Lots of the note can be sped up with smart phrases. We can document during the visit. We can charge money for the patient to sit there as we author their little story and order their little tablets. Their life gets changed from a few keystrokes and active listening grunts, or body language gesticulations. "Stop doing drugs" - another life changed. I'll bill for motivational interviewing. PHQ9 filled out prior to any visit? I reviewed that page, that's another bill. Gad7 is critical too. Critical to your treatment, actually - that's 40 dollars. Your kids notice you're a better human now after 3 months of sertraline dust and being told to stop being a jerk. You get promoted at work. You stop assaulting strangers. Little victories here and there. What an awesome job. Haldol for everyone.

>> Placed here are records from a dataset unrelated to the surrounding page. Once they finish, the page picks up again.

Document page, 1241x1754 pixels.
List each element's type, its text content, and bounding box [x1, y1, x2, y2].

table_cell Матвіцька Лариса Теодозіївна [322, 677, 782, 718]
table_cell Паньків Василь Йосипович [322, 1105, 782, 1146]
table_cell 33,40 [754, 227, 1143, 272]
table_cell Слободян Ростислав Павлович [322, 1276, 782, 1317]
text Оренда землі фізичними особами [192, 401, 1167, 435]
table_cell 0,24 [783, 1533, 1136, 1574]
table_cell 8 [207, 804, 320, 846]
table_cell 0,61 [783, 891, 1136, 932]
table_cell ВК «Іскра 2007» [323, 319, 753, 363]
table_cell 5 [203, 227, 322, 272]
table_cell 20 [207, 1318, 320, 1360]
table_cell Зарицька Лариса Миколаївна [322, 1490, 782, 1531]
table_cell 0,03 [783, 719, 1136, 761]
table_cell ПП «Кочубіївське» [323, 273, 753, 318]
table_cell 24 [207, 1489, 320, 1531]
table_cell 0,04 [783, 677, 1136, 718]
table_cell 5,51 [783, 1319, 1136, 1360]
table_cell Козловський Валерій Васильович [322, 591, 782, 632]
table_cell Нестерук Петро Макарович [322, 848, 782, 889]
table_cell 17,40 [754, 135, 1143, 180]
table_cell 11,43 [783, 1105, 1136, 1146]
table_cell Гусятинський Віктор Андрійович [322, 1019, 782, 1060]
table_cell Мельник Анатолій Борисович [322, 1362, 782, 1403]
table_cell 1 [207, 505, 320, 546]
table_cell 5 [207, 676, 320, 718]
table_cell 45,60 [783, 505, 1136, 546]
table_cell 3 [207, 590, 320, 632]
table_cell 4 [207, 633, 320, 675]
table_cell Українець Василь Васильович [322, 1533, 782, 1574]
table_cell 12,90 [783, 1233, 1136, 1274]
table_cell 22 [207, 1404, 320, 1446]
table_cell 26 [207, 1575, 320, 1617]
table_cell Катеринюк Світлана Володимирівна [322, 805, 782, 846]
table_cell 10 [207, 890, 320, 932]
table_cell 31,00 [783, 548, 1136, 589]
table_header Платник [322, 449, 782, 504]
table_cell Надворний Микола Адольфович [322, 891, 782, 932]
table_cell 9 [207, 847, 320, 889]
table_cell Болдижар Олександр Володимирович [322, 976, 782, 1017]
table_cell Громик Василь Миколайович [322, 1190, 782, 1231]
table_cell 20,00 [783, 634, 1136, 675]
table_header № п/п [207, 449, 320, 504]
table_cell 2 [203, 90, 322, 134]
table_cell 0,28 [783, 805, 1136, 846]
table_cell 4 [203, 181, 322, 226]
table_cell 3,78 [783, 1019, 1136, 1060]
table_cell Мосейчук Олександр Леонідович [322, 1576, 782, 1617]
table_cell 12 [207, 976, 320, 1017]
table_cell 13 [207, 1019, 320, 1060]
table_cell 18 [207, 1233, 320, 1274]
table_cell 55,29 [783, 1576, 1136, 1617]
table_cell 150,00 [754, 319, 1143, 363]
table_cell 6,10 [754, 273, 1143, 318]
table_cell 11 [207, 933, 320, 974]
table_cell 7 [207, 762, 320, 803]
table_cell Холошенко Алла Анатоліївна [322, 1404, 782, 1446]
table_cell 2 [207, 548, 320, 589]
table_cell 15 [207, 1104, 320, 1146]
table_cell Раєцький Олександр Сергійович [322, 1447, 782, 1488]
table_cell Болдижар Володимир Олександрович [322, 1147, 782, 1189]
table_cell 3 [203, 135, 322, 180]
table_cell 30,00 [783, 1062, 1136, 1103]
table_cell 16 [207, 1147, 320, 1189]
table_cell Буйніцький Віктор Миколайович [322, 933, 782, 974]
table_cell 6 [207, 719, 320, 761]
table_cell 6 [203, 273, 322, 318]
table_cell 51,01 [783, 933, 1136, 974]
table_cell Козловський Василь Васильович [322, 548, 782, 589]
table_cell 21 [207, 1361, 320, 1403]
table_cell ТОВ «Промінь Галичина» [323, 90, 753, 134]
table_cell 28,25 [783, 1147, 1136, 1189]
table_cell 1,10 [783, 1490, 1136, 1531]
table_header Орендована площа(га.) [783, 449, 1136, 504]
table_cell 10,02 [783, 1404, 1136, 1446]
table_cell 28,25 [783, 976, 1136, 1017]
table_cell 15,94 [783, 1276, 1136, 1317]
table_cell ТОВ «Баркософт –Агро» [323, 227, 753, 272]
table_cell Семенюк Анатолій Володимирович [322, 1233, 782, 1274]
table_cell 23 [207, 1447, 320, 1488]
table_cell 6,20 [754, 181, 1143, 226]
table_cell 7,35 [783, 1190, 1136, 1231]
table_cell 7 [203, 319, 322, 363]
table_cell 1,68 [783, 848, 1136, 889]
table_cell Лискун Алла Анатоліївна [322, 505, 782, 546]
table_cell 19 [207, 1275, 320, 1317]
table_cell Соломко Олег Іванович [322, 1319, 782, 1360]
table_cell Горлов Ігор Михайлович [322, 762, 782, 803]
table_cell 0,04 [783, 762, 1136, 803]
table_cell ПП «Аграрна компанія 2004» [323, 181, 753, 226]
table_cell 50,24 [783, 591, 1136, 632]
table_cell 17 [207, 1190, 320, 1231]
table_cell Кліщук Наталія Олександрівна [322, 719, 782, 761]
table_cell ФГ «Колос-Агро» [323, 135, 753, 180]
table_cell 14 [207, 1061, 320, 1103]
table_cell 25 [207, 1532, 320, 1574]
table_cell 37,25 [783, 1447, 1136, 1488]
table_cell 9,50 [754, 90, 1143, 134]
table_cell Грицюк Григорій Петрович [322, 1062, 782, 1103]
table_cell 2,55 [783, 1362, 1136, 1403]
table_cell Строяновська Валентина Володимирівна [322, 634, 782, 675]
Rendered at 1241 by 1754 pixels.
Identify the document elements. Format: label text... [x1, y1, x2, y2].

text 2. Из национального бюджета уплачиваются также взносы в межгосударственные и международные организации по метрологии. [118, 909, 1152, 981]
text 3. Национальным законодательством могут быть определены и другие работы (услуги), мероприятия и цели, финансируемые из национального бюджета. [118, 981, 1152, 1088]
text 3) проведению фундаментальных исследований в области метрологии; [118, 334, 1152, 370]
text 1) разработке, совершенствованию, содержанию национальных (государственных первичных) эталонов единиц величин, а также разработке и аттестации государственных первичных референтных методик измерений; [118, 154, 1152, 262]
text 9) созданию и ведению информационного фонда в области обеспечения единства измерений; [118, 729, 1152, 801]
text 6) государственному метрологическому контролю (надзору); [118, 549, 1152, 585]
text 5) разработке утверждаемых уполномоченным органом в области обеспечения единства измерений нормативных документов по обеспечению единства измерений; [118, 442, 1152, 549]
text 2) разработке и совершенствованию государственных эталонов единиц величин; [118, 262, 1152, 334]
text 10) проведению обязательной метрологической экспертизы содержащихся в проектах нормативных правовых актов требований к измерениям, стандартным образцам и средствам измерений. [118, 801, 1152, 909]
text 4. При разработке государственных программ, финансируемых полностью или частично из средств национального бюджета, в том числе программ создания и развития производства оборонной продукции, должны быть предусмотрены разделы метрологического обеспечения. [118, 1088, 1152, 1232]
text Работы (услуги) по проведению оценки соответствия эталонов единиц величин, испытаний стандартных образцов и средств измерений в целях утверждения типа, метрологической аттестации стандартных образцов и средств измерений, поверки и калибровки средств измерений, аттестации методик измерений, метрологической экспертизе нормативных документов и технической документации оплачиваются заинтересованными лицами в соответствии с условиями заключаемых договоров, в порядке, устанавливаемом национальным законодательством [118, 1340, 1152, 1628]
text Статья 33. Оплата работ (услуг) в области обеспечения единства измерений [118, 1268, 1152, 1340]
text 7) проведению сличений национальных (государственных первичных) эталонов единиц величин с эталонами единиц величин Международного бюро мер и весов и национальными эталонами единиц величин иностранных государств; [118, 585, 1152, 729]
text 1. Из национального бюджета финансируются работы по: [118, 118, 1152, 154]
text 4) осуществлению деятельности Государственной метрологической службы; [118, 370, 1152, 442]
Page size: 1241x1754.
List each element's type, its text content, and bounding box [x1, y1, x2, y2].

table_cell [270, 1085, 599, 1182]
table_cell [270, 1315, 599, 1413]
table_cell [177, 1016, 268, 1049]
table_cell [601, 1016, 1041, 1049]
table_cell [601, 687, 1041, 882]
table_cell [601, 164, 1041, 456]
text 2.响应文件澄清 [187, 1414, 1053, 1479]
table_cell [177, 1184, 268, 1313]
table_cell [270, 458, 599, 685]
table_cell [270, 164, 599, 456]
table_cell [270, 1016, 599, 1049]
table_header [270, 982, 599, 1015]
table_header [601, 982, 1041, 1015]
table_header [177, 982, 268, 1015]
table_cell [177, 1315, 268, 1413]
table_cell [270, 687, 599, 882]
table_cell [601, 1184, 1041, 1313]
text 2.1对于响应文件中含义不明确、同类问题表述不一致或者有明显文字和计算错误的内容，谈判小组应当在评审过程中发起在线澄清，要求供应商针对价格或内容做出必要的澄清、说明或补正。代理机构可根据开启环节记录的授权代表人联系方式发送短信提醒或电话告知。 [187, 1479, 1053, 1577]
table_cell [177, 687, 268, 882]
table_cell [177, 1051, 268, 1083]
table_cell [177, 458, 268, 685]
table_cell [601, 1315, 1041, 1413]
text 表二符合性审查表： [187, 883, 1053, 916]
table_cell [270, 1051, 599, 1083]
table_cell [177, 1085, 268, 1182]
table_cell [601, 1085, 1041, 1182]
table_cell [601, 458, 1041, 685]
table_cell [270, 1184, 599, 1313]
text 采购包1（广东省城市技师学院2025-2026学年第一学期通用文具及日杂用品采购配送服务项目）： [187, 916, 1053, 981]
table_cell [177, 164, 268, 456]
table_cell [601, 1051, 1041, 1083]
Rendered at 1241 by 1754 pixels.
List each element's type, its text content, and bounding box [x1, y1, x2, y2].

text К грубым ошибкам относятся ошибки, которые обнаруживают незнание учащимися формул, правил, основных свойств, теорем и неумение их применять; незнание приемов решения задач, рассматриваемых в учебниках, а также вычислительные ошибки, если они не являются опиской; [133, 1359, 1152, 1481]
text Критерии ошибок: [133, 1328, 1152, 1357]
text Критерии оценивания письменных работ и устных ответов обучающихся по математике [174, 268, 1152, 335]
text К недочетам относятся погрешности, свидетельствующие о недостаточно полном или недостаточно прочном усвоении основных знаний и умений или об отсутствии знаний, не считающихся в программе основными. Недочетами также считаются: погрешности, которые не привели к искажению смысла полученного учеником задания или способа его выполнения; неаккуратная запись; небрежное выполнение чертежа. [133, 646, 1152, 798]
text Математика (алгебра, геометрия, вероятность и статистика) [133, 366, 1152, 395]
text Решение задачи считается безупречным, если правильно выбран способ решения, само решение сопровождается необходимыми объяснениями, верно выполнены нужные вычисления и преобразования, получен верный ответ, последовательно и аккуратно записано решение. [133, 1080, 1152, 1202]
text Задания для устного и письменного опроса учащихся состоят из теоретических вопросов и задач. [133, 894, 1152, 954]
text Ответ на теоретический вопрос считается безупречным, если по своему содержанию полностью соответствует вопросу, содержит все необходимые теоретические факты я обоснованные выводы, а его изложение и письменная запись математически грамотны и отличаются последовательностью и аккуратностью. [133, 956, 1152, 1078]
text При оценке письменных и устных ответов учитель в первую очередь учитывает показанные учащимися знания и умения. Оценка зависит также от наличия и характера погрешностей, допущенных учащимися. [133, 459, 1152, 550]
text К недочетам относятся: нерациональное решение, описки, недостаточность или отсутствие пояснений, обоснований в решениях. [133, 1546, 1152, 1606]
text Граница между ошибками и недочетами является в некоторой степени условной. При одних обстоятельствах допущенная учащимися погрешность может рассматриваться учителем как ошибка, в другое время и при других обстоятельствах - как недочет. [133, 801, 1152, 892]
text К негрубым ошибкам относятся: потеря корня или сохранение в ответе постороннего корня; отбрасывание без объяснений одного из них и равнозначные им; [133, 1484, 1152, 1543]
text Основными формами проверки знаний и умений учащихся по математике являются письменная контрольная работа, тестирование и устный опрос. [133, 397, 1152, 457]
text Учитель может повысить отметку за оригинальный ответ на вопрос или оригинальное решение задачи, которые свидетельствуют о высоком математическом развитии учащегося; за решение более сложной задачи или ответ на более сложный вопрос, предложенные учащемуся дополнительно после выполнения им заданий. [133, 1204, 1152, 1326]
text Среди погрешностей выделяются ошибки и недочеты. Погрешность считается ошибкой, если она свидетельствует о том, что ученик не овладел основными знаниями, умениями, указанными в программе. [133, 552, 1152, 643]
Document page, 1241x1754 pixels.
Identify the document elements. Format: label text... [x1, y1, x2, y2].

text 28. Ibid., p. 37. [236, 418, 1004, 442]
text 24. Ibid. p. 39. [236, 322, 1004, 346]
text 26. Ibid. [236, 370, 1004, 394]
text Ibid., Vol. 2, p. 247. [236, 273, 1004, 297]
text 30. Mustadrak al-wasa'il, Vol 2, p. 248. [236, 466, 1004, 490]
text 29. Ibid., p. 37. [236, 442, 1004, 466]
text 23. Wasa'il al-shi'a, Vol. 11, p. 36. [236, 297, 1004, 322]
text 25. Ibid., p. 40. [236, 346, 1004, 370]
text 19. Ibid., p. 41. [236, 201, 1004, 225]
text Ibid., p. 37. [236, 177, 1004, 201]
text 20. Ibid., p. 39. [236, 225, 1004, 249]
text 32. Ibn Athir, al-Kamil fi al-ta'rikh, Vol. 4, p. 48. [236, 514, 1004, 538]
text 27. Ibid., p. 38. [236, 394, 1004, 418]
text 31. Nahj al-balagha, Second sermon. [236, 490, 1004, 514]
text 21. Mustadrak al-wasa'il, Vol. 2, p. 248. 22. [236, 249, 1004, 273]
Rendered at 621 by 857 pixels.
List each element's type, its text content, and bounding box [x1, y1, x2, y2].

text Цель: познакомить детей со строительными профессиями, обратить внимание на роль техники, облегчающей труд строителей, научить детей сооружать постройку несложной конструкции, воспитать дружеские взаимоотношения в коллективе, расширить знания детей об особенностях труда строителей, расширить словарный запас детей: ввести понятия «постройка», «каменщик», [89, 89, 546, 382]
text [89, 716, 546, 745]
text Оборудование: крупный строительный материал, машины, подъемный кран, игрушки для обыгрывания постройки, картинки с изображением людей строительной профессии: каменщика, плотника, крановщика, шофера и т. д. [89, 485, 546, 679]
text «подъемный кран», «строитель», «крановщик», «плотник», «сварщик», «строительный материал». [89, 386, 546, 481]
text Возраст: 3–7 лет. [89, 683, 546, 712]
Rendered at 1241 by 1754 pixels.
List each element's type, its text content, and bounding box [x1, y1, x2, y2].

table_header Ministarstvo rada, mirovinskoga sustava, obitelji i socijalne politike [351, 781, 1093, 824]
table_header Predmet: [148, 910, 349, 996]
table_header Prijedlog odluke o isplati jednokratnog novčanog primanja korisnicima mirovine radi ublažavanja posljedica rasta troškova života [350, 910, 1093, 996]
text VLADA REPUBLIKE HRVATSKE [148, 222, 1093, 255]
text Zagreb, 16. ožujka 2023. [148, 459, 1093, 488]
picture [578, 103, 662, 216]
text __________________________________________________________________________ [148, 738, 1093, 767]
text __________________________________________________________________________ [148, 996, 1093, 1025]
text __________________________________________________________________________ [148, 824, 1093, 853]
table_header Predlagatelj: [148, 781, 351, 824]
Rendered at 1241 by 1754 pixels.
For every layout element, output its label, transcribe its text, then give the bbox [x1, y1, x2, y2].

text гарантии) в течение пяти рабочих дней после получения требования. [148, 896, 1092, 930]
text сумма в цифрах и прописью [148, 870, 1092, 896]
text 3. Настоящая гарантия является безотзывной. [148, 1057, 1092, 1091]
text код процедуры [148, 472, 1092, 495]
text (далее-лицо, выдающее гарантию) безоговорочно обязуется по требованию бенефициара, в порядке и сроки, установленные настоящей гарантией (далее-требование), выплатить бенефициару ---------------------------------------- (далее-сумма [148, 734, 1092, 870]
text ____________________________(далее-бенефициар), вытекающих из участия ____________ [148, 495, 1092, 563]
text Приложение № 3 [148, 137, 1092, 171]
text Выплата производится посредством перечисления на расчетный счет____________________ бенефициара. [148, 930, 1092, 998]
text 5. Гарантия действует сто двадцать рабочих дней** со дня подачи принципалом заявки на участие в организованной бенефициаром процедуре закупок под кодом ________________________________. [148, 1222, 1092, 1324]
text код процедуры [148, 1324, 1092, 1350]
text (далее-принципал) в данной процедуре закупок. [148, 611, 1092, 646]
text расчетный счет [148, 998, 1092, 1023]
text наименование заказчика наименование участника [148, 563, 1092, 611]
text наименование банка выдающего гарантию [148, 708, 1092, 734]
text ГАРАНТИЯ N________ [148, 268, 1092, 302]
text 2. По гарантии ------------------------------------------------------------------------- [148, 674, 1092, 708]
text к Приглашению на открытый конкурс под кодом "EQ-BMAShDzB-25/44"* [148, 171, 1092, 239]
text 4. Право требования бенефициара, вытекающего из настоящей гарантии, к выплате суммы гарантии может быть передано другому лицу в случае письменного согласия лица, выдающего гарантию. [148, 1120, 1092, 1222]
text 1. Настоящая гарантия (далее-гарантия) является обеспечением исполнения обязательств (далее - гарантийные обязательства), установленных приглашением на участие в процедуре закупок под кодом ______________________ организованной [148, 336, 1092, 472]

I can't tell how much of this is pseudo-real and how much is satire but... I'm in! - M3 in need of hope amidst the d&g (doom n gloom)
 
I can't tell how much of this is pseudo-real and how much is satire but... I'm in! - M3 in need of hope amidst the d&g (doom n gloom)
Maybe it seems sort of dark in this thread, but its still a good job / market overall IMO, just not as good as ~5-10 years ago or so. Now you may have to make more compromises than before, such as geography, salary, call requirements etc, but there's still plenty of work out there. Whereas five years ago you had a higher chance of getting a "golden" job that ticks most/all of your boxes.

With all that being said, I would do psych in today's market than any other specialty in any market.